Arrivé à l'inter-palier, elle s'accorda une pause, son regard imprégné d'un rythme paresseux qui se dressait vers la destination que venait d'atteindre son homologue.  Ses lèvres blanchissaient à mesure que son esprit ne parvenait à sortir de cet environnement illusoire qui se mêlait à la réalité, et qu'elle prenait enfin conscience de ce qui avait bien pu se passer en ces lieux.
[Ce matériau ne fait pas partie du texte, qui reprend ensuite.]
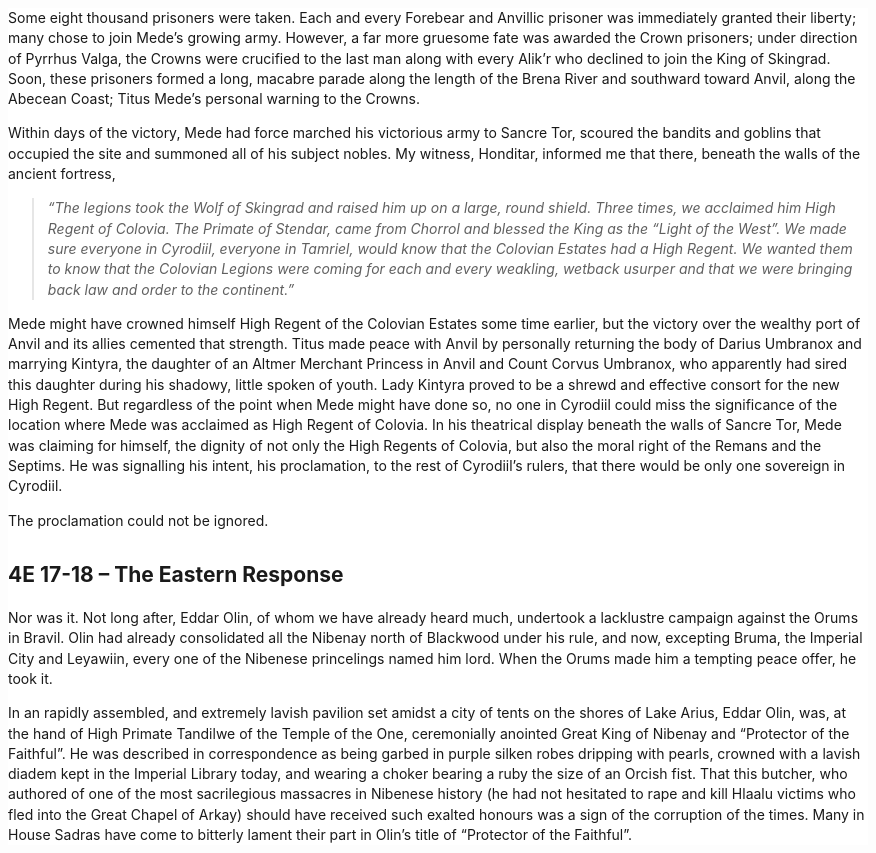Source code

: Some eight thousand prisoners were taken. Each and every Forebear and Anvillic
prisoner was immediately granted their liberty; many chose to join Mede’s
growing army. However, a far more gruesome fate was awarded the Crown prisoners;
under direction of Pyrrhus Valga, the Crowns were crucified to the last man
along with every Alik’r who declined to join the King of Skingrad. Soon, these
prisoners formed a long, macabre parade along the length of the Brena River and
southward toward Anvil, along the Abecean Coast; Titus Mede’s personal warning
to the Crowns.

Within days of the victory, Mede had force marched his victorious army to Sancre
Tor, scoured the bandits and goblins that occupied the site and summoned all of
his subject nobles. My witness, Honditar, informed me that there, beneath the
walls of the ancient fortress,

> *“The legions took the Wolf of Skingrad and raised him up on a large, round*
> *shield. Three times, we acclaimed him High Regent of Colovia. The Primate of*
> *Stendar, came from Chorrol and blessed the King as the “Light of the West”.*
> *We made sure everyone in Cyrodiil, everyone in Tamriel, would know that the*
> *Colovian Estates had a High Regent. We wanted them to know that the Colovian*
> *Legions were coming for each and every weakling, wetback usurper and that we*
> *were bringing back law and order to the continent.”*

Mede might have crowned himself High Regent of the Colovian Estates some time
earlier, but the victory over the wealthy port of Anvil and its allies cemented
that strength. Titus made peace with Anvil by personally returning the body of
Darius Umbranox and marrying Kintyra, the daughter of an Altmer Merchant
Princess in Anvil and Count Corvus Umbranox, who apparently had sired this
daughter during his shadowy, little spoken of youth. Lady Kintyra proved to be a
shrewd and effective consort for the new High Regent. But regardless of the
point when Mede might have done so, no one in Cyrodiil could miss the
significance of the location where Mede was acclaimed as High Regent of Colovia.
In his theatrical display beneath the walls of Sancre Tor, Mede was claiming for
himself, the dignity of not only the High Regents of Colovia, but also the moral
right of the Remans and the Septims. He was signalling his intent, his
proclamation, to the rest of Cyrodiil’s rulers, that there would be only one
sovereign in Cyrodiil.

The proclamation could not be ignored.

## 4E 17-18 – The Eastern Response

Nor was it. Not long after, Eddar Olin, of whom we have already heard much,
undertook a lacklustre campaign against the Orums in Bravil. Olin had already
consolidated all the Nibenay north of Blackwood under his rule, and now,
excepting Bruma, the Imperial City and Leyawiin, every one of the Nibenese
princelings named him lord. When the Orums made him a tempting peace offer, he
took it.

In an rapidly assembled, and extremely lavish pavilion set amidst a city of
tents on the shores of Lake Arius, Eddar Olin, was, at the hand of High Primate
Tandilwe of the Temple of the One, ceremonially anointed Great King of Nibenay
and “Protector of the Faithful”. He was described in correspondence as being
garbed in purple silken robes dripping with pearls, crowned with a lavish diadem
kept in the Imperial Library today, and wearing a choker bearing a ruby the size
of an Orcish fist. That this butcher, who authored of one of the most
sacrilegious massacres in Nibenese history (he had not hesitated to rape and
kill Hlaalu victims who fled into the Great Chapel of Arkay) should have
received such exalted honours was a sign of the corruption of the times. Many in
House Sadras have come to bitterly lament their part in Olin’s title of
“Protector of the Faithful”.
La voix d'Ivy dans la cage d'escalier, arrivant enfin à la rencontre des deux hommes se répercutèrent en échos assourdissant, mais ne pénétrèrent la conscience de l'ex-psychologique que mollement, si bien qu'elle mit plusieurs très longues secondes à percuter que le discours ne pouvait être que la résultante d'une "putain de bonne nouvelle". Les sanglots lui parvinrent à leurs tours, et un long soupir exutoire s'échappa d'entre les lèvres de la brune, les yeux trouvant enfin l'obscurité imposé par le rideau de ses paupières qui lui épargnèrent définitivement la vision brumeuse des phantasmes aériens de rire  d'enfant.

Son teint restait néanmoins livide, et il était à parier que sa tension artérielle était suffisamment bas pour en inspirer l'inquiétude. Les deux mains appuyés contre la rambarde, la tête fléchie vers le sol et le corps légèrement courbée par le poids de cette espièglerie de son esprit, elle revenait à elle, lentement, le temps que les trois compères quelques étages au dessus ne se retrouvent pleinement.
Et puis l'écho d'un grondement lui parvint aussi nettement que les battements sourds de son coeur qui martelait à ses oreilles, comme une sonnette d'alarme qui vibrait dans ses tempes et la secouait plus durement encore. Un grondement rauque mais fin, tiré d'un corps qui n'avait pas la contenance d'émettre un son plus lourd.

Redressant le visage, les muscles tendus face à la menace qui brisait sa pause émotionnelle, les yeux bruns de la femme croisèrent ceux sans vie de la créature, qui ardait à son encontre une envie dérangeante de chaire et de sang. C'était le corps chétif d'un garçon d'à peine une dizaine d'année qui avait autrefois sans doute arborait un sourire ravageur d'espièglerie tandis que ne restait désormais que celui carnassier et dévasté d'un monstre informe.
Il était immobile, aux bas des escaliers et l'idée aurait sans doute pu le comparer à un prédateur sagace qui calculait la meilleure opportunité avant de fondre sur sa cible. A moins qu'elle n'attendit que l'arrivé de quelques collègues qui franchirent l'angle obstrué des arrêtes des murs pour entrer dans le champs de vision, déjà paniqué par la scène, d'Elizabeth.

Ses muscles se tendirent brusquement alors qu'elle avait déjà assez perdu de temps à bien réaliser le danger qui venait d'arriver à elle, et qu'elle avait cessé de se demander si ils étaient capable de grimper les escaliers lorsque le premier d'entre eux fit pas sur elle en ce sens, bien qu'avachi.

Avalant les marches trois, voir, quatre par quatre, elle parvint rapidement à ses congénères et leur adressa un regard pressant, ignorant les fantasques de leur posture.

" Ils arrivent. " Inspira t-elle dès qu'elle arriva sur eux.

Et en écho, leur grondement sonore franchirent les étages qui les séparaient.